_What is needed_
An exact copy of each record is required.

_Supplied material_
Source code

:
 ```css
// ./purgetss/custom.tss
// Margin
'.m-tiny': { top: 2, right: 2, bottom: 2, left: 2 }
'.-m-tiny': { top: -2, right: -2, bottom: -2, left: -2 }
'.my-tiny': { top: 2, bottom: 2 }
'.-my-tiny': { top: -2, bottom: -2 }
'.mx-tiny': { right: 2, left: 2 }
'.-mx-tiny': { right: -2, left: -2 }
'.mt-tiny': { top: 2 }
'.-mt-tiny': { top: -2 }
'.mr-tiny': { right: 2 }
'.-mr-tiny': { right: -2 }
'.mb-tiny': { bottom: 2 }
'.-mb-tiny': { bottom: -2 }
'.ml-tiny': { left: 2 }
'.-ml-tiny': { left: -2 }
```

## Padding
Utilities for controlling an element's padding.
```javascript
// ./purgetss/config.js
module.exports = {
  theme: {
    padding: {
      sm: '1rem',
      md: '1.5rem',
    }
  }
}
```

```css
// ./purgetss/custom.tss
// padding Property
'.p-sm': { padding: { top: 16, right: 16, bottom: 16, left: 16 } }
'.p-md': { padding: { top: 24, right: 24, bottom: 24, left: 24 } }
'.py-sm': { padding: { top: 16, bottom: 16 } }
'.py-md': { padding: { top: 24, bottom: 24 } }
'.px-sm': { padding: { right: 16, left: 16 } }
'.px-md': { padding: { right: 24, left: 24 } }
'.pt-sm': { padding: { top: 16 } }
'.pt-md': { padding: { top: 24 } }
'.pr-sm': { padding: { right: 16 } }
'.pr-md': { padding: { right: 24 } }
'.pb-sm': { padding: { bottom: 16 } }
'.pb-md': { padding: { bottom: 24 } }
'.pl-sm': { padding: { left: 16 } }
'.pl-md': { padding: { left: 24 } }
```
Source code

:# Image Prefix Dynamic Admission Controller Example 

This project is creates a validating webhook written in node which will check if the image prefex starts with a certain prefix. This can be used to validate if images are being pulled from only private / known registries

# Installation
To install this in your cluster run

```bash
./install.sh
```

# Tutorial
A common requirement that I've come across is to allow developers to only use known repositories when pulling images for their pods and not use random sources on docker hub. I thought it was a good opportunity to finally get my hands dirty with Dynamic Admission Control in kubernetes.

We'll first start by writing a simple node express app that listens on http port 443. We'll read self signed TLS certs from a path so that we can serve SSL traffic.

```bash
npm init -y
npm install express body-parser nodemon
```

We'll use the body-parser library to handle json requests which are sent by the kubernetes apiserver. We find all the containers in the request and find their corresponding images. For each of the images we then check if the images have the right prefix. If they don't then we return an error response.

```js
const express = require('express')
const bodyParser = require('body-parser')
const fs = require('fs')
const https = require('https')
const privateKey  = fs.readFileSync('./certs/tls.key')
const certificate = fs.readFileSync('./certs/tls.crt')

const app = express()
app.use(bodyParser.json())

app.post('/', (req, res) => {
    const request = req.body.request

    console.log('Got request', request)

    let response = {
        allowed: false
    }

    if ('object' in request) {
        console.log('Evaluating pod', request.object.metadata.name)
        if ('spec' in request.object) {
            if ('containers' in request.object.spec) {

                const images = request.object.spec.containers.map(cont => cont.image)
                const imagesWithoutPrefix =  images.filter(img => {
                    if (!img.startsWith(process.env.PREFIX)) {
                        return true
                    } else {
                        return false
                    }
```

_Your solution_
Source code

:
 ```css
// ./purgetss/custom.tss
// Margin
'.m-tiny': { top: 2, right: 2, bottom: 2, left: 2 }
'.-m-tiny': { top: -2, right: -2, bottom: -2, left: -2 }
'.my-tiny': { top: 2, bottom: 2 }
'.-my-tiny': { top: -2, bottom: -2 }
'.mx-tiny': { right: 2, left: 2 }
'.-mx-tiny': { right: -2, left: -2 }
'.mt-tiny': { top: 2 }
'.-mt-tiny': { top: -2 }
'.mr-tiny': { right: 2 }
'.-mr-tiny': { right: -2 }
'.mb-tiny': { bottom: 2 }
'.-mb-tiny': { bottom: -2 }
'.ml-tiny': { left: 2 }
'.-ml-tiny': { left: -2 }
```

## Padding
Utilities for controlling an element's padding.
```javascript
// ./purgetss/config.js
module.exports = {
  theme: {
    padding: {
      sm: '1rem',
      md: '1.5rem',
    }
  }
}
```

```css
// ./purgetss/custom.tss
// padding Property
'.p-sm': { padding: { top: 16, right: 16, bottom: 16, left: 16 } }
'.p-md': { padding: { top: 24, right: 24, bottom: 24, left: 24 } }
'.py-sm': { padding: { top: 16, bottom: 16 } }
'.py-md': { padding: { top: 24, bottom: 24 } }
'.px-sm': { padding: { right: 16, left: 16 } }
'.px-md': { padding: { right: 24, left: 24 } }
'.pt-sm': { padding: { top: 16 } }
'.pt-md': { padding: { top: 24 } }
'.pr-sm': { padding: { right: 16 } }
'.pr-md': { padding: { right: 24 } }
'.pb-sm': { padding: { bottom: 16 } }
'.pb-md': { padding: { bottom: 24 } }
'.pl-sm': { padding: { left: 16 } }
'.pl-md': { padding: { left: 24 } }
```
Source code

:# Image Prefix Dynamic Admission Controller Example 

This project is creates a validating webhook written in node which will check if the image prefex starts with a certain prefix. This can be used to validate if images are being pulled from only private / known registries

# Installation
To install this in your cluster run

```bash
./install.sh
```

# Tutorial
A common requirement that I've come across is to allow developers to only use known repositories when pulling images for their pods and not use random sources on docker hub. I thought it was a good opportunity to finally get my hands dirty with Dynamic Admission Control in kubernetes.

We'll first start by writing a simple node express app that listens on http port 443. We'll read self signed TLS certs from a path so that we can serve SSL traffic.

```bash
npm init -y
npm install express body-parser nodemon
```

We'll use the body-parser library to handle json requests which are sent by the kubernetes apiserver. We find all the containers in the request and find their corresponding images. For each of the images we then check if the images have the right prefix. If they don't then we return an error response.

```js
const express = require('express')
const bodyParser = require('body-parser')
const fs = require('fs')
const https = require('https')
const privateKey  = fs.readFileSync('./certs/tls.key')
const certificate = fs.readFileSync('./certs/tls.crt')

const app = express()
app.use(bodyParser.json())

app.post('/', (req, res) => {
    const request = req.body.request

    console.log('Got request', request)

    let response = {
        allowed: false
    }

    if ('object' in request) {
        console.log('Evaluating pod', request.object.metadata.name)
        if ('spec' in request.object) {
            if ('containers' in request.object.spec) {

                const images = request.object.spec.containers.map(cont => cont.image)
                const imagesWithoutPrefix =  images.filter(img => {
                    if (!img.startsWith(process.env.PREFIX)) {
                        return true
                    } else {
                        return false
                    }
```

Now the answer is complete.